Im Hinterhof einer Garage flüsterte Belio: "Hier kannst du schlafen. In sechs Stunden hol' ich dich, dann kommen die Mechaniker", und er klappte die Lastwagentür zu. Ich kann sie doch nicht in ein Hotel mitnehmen, überlegte er.

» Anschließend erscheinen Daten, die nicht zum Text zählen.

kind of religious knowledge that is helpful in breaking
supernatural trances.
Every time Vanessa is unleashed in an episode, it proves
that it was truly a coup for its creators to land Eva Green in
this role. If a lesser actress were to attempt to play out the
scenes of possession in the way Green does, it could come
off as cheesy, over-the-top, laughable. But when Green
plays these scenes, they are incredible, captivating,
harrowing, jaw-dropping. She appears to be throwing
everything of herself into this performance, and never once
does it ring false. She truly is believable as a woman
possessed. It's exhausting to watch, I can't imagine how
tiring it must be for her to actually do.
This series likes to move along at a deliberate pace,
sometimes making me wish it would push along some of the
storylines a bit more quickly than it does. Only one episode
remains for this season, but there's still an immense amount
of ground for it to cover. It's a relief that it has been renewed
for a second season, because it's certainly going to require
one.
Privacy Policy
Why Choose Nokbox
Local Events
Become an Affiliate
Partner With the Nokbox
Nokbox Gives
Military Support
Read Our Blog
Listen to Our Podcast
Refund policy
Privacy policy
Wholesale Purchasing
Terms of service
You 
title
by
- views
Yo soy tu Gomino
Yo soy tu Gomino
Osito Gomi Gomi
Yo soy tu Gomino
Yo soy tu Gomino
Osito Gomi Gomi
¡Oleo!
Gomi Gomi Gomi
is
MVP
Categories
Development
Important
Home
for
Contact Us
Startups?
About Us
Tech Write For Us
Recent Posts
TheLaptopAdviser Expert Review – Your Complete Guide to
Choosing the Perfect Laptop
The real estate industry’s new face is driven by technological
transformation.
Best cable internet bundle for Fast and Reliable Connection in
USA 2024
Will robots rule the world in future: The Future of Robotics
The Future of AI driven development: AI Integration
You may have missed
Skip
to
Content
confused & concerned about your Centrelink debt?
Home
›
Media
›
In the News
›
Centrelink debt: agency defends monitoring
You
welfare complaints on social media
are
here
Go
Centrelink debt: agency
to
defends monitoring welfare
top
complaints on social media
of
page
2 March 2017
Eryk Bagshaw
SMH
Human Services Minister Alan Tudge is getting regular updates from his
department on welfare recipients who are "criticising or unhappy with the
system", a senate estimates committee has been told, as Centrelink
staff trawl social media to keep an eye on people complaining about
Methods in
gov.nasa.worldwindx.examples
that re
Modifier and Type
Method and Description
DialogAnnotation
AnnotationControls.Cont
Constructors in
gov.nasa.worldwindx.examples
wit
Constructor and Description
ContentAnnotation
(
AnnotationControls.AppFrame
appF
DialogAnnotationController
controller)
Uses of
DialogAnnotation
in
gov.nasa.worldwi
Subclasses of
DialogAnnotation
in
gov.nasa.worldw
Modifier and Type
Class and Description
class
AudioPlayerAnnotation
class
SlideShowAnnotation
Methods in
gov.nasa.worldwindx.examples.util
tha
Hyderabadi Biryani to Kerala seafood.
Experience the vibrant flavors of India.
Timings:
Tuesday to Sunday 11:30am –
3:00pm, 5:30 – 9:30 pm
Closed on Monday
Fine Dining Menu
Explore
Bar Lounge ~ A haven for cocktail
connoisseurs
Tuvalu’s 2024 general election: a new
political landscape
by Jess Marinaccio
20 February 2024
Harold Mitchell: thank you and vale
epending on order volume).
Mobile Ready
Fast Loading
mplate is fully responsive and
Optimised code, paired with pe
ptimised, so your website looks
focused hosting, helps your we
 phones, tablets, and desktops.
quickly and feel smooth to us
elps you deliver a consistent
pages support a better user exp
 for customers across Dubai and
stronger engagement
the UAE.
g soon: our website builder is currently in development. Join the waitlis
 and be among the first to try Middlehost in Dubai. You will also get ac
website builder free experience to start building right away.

Im Hotel waren alle Zimmer besetzt. "Sie können gleichwohl hereinkommen, bis Ihr Zug fährt", sagte der Nachtportier und führte ihn in die Bar.

 

Zwei Stunden lang trank Belio Kaffee, Cognac, Kaffee. Dann nickte er ein. Als ihn der Portier weckte, war viertel nach sieben. Wie ein Gejagter fuhr er zur Garage, zuerst im Tram in falscher Richtung, dann im Taxi. Der Lastwagen stand noch im Hinterhof. Als Belio in den Führersitz schaute, war er leer. "Haben sie ein Mädchen gesehen?" Der Mechaniker zuckte die Achseln. Monica war verschwunden.

                     * 

"Wiederholte Zechprellerei, wiederholter Diebstahl, Heroinhandel. Schon mit sechzehn von zu Hause durchgebrannt, über die Grenze, seit einem Jahr in unserer Stadt als Prostituierte.  Man fragt sich, wie ein Mädchen aus rechtem Haus derart auf die schiefe Bahn geraten kann. Asozial, ohne Moral." Gerichtskanzlist Wehrli reichte die Akte dem Gerichtspräsidenten. Belio starrte auf die Anklageschrift, auf das Polizeifoto, auf den Namen der Angeklagten. "Mein Gott", stöhnte er, "Monica!" - "Ist Ihnen nicht gut, Herr Präsident? Sie arbeiten zuviel in Ihrem Alter. In drei Monaten werden Sie pensioniert, geben Sie den Fall doch Ihrem Nachfolger." - "Die Zurechnungsfähigkeit der Angeklagten muss abgeklärt werden", sagte Belio nach einer Pause mit heiserer Stimme; "es muss ein psychiatrisches Gutachten bestellt werden. Das ist alles, was ich für die Angeklagte... für diesen Fall noch tun kann. Mein Nachfolger muss ihn dann übernehmen."  

 

Diese Geschichte wurde in den frühen Sechzigerjahren geschrieben und erschien erstmals unter dem Titel: "Er kannte die Angeklagte" in den "Basler Nachrichten". Ca. 20 Jahre später wurde sie, vom Autor leicht verändert, in der "Ciba-Geigy-Zeitung" (Nr.4, 1985) veröffentlicht.